About a year later, after a particularly long day with the children, my husband confronted me: "Why don't you take that spa trip? You'll have a much-needed break. I'll take a vacation week to take care of the kids. Don't worry about us."

I made the reservations that day with a mixture of guilt and euphoria. I was beginning to recognize that in my fear of abandonment, I had set a double standard. Time alone was fine for me, but not for him. Fortunately, my husband understood that time alone is sometimes necessary to explore the self. It adds to, rather than subtracts from a marriage.

At the spa I hiked, sampled the fitness classes, relaxed with yoga and massages, ate healthy food, and treated myself to manicures and makeup sessions. When my husband met me at the airport a week later, I was wearing a smile of gratitude and pleasure. But his tender look was more affecting: "You look great," he said, "as relaxed and young as when we first met."

A few months later, my husband began exploring a long-held dream of his own: to own and operate a cattle ranch. With my reluctant support, he scheduled periodic trips with realtors. As his enthusiasm for the concept bloomed and he diverted his energy more and more to ranch projects, my fears of abandonment resurfaced. Would his ranch hobby pull him away from me or bring us closer together?

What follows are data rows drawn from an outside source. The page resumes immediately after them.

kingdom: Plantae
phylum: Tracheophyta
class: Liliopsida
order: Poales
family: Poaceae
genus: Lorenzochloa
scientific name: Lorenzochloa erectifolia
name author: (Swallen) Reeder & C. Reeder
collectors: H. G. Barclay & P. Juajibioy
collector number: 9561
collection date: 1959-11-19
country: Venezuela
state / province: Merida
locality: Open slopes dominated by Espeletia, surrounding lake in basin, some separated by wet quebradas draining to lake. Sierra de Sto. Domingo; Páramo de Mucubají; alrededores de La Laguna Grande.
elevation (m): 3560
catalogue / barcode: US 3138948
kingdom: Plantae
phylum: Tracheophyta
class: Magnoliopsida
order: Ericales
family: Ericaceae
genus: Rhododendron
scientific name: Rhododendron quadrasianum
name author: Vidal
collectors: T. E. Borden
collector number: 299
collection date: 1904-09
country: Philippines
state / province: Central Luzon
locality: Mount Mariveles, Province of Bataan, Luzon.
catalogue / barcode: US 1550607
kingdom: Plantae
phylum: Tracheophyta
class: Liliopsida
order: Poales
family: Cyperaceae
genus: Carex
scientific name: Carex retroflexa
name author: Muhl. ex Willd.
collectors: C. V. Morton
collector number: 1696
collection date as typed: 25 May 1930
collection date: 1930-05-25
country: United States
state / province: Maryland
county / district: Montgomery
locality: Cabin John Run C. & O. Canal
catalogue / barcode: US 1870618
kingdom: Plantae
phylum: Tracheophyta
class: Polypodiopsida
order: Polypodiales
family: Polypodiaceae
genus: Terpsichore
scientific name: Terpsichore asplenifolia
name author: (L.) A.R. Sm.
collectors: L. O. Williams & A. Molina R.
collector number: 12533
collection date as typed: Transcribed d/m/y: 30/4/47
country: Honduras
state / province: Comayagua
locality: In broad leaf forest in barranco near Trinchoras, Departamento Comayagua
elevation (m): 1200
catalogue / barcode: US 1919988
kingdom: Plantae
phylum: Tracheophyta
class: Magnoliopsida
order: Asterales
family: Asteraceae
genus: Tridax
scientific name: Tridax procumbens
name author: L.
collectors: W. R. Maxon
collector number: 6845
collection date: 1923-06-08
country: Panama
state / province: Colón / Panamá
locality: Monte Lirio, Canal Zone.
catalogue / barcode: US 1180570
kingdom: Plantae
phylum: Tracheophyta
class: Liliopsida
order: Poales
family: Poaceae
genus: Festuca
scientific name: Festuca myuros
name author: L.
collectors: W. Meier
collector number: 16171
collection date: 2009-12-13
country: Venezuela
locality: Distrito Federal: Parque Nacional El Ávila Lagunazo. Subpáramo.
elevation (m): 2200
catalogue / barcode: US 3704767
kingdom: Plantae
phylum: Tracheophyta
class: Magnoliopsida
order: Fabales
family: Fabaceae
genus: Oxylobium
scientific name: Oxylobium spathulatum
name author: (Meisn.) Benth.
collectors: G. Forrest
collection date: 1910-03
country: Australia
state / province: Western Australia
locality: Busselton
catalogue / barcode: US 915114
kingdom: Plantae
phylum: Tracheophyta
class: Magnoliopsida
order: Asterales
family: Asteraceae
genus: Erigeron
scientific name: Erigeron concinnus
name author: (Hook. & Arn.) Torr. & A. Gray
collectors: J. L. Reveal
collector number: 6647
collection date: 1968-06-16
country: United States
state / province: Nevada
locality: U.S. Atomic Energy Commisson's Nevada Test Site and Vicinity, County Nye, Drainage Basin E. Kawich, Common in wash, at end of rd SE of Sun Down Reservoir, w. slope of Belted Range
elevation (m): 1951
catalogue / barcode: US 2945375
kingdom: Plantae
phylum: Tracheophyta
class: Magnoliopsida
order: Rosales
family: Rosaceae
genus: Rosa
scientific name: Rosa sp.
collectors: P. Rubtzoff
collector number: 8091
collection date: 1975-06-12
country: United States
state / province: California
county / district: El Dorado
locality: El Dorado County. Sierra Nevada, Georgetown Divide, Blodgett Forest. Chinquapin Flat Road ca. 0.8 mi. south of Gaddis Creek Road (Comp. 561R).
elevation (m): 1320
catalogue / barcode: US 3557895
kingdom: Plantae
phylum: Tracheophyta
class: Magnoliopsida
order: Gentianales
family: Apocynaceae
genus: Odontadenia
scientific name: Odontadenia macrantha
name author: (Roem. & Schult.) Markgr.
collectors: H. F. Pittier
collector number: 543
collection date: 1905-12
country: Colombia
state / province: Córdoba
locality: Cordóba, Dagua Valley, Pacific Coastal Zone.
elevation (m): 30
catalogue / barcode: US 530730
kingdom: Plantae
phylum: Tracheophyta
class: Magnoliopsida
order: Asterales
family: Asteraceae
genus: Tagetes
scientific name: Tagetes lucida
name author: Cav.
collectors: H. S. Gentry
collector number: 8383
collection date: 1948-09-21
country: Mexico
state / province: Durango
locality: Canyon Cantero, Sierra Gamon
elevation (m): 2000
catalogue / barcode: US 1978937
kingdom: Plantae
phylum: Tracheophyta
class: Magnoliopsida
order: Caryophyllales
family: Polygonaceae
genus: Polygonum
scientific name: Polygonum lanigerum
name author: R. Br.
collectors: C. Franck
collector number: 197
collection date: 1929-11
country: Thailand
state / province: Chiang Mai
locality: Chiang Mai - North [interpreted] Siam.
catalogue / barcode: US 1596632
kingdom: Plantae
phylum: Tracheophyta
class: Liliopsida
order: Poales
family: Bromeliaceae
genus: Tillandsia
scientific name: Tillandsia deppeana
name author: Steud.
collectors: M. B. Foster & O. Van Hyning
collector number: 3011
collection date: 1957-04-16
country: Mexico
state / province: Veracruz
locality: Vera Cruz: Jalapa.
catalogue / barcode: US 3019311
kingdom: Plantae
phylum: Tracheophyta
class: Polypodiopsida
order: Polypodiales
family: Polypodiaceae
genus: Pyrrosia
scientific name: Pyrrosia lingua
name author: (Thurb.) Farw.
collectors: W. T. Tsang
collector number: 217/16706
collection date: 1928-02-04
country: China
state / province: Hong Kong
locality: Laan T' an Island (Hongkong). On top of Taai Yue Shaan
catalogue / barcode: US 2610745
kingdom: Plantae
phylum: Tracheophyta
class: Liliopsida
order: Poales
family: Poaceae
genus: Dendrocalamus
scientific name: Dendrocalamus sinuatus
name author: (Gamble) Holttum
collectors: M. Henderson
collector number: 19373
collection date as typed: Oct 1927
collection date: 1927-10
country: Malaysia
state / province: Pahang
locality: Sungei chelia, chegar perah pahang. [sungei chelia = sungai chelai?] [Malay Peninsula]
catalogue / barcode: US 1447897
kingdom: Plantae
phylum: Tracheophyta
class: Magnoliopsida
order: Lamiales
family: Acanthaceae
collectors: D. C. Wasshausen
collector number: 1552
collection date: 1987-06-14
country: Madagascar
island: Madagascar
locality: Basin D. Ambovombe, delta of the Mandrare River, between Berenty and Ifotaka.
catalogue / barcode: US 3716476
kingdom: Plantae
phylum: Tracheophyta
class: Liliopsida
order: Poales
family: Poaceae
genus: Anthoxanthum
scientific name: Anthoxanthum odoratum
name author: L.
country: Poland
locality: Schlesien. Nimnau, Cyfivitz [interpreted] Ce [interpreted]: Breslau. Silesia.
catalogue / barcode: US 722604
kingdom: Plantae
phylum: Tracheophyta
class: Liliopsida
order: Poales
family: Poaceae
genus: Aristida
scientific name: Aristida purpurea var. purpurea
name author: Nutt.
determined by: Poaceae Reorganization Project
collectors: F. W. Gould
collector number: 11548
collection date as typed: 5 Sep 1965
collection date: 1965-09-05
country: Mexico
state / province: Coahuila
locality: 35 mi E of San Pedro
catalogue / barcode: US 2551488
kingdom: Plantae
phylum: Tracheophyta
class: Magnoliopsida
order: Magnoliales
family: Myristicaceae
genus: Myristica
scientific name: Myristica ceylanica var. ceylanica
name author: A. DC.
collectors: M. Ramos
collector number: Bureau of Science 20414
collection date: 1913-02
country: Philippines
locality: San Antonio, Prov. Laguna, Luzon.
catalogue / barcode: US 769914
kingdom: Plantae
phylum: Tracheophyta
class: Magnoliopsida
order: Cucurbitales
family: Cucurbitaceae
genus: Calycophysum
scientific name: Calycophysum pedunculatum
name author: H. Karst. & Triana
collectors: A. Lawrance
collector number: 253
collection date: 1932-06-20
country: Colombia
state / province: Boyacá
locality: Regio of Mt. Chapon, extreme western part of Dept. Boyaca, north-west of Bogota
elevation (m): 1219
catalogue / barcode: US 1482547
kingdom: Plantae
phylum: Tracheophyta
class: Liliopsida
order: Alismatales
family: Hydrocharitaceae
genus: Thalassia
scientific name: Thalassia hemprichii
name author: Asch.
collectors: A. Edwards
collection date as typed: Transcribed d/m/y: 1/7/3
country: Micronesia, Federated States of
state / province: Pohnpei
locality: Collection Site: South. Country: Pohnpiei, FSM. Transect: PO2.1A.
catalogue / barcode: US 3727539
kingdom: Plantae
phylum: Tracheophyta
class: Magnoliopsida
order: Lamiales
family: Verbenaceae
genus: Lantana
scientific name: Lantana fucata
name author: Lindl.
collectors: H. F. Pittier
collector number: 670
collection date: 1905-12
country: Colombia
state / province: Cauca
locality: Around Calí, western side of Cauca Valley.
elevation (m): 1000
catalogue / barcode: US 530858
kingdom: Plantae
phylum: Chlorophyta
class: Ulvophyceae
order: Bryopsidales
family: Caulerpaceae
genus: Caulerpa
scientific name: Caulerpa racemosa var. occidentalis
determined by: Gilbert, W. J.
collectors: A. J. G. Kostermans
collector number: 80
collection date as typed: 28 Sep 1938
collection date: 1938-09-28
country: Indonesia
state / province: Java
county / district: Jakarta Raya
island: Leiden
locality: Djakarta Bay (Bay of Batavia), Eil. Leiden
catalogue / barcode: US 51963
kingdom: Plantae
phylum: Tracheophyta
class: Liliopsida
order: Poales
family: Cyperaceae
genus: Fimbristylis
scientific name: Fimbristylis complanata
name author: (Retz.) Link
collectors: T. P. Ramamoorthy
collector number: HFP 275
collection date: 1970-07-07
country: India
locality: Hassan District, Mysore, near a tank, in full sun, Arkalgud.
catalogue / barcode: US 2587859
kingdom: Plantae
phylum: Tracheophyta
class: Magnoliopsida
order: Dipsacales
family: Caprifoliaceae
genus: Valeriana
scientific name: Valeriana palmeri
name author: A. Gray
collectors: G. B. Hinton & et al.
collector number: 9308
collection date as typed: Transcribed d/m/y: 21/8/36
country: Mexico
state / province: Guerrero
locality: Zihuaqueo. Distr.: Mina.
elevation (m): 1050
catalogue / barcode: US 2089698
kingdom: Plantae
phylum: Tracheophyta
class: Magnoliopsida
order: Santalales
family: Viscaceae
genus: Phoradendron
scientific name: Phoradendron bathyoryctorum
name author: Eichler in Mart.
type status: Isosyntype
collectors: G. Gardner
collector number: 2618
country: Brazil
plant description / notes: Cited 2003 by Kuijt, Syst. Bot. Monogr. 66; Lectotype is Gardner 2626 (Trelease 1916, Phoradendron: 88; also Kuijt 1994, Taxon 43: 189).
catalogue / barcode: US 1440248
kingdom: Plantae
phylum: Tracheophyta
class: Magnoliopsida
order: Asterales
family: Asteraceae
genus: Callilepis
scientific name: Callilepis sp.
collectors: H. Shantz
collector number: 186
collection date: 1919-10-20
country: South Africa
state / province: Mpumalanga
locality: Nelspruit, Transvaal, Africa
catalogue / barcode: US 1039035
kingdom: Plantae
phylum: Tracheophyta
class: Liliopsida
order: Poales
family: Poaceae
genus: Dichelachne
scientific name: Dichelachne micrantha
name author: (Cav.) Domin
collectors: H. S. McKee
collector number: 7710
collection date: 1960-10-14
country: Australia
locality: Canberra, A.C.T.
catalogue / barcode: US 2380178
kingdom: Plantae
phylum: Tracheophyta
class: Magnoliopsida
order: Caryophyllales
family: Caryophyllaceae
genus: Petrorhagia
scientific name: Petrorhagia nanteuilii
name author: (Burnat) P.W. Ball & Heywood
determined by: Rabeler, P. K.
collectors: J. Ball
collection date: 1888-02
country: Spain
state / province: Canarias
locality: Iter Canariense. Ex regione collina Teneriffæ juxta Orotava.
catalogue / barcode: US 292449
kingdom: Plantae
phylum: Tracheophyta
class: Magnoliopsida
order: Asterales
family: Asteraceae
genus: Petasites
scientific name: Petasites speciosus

The following summer we found the ranch we now own in Wyoming. Day after day we rode the stretches of road from one property to another. My husband rambled on, over the roar of the tires, about hay yield, cow-calf pairs, and water rights - terms I'd never heard, but that were a serenade to him. He was captivated in a way I hadn't seen him in years. In the closeness of the car, surrounded by the expansive landscape, I was coming to realize that his love for me isn't finite. Rather than shutting me out, he wants to pull me in. My support of his ranch project has made his fondness for me grow, not weaken.

It has been three years since we bought the ranch. We spend a month there every summer. This year he will spend an additional week at the ranch alone with his parents. And, for once, I'm not objecting.